Since this is an existing (old) library binary, there is no override of the pollFirstEntry method, so the LinkedHashMap implementation will be called. If the special key-value mapping happens to be the first entry, it will be removed.

This is perhaps unfortunate but is unavoidable in the design of this subclass, which attempts to modify the behavior of a superclass by overriding the right set of methods. If new methods are added to the superclass, they can bypass overrides that the subclass uses to enforce additional invariants.

A preferable design for modifying the behavior of concrete classes is to use composition instead of inheritance. (See Bloch, Effective Java, 3rd edition, (c) 2018 Pearson Education. Item 18: "Favor composition over inheritance.")

Nonetheless, the subclass-and-override technique does occur in practice, and it's likely that some breakage will result from this change. Similar issues (here is one example) did occur in Java 8 when the stream default method was introduced. There was a transition period where people fixed their libraries to be compatible with Java 8.

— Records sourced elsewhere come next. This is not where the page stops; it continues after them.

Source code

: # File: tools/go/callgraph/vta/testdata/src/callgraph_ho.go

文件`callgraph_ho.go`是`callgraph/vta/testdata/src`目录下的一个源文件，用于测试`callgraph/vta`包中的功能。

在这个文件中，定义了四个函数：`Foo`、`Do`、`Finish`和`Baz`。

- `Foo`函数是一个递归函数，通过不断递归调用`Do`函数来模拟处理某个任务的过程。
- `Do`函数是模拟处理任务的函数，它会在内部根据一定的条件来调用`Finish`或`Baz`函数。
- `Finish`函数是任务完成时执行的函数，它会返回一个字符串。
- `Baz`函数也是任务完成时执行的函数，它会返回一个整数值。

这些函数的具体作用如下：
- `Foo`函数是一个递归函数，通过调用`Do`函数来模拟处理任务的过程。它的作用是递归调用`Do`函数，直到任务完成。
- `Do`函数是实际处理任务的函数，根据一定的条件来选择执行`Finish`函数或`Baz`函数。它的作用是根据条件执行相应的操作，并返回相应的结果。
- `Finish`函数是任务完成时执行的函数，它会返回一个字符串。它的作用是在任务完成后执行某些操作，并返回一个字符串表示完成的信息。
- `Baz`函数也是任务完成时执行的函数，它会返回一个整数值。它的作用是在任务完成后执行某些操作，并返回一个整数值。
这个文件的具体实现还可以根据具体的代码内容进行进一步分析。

Introducing new methods into existing interfaces is not without risk. However, this sort of change has been made in the past, and in general most developers accept that the risks of doing so are acceptable.

Summary

The nine-case analysis technique has proven useful on several counts. Beyond the fairly obvious issues of source compatibility, the nine-case analysis showed some subtle issues with behavioral compatibility of adding covariant overrides in the presence of existing overrides. These were sufficiently severe to cause us to modify the design. In addition, the nine-case analysis showed that covariant overrides for newly introduced methods works well with existing binaries.

Corpus-based analysis is also helpful to assess compatibility issues. While a large number of incompatibility issues are possible, the corpus analysis shows that many of them either simply do not occur in practice or are quite rare. The corpus of course does not contain all Java source code in the world, but we believe it is a sufficiently representative sample to be able to extrapolate from it. An incompatibility that occurs only rarely in the corpus is also likely to be rare outside the corpus.

In an ecosystem as large as Java's, it is inevitable that some code somewhere will be broken by any change that is close to the core of the system. This analysis shows that incompatibilities should be fairly infrequent, and when they do occur, it is usually possible to mitigate them without undue effort. There is of course a judgment call to be made here; however, we believe that the current design provides sufficient value to outweigh the incompatibility issues that we have discovered.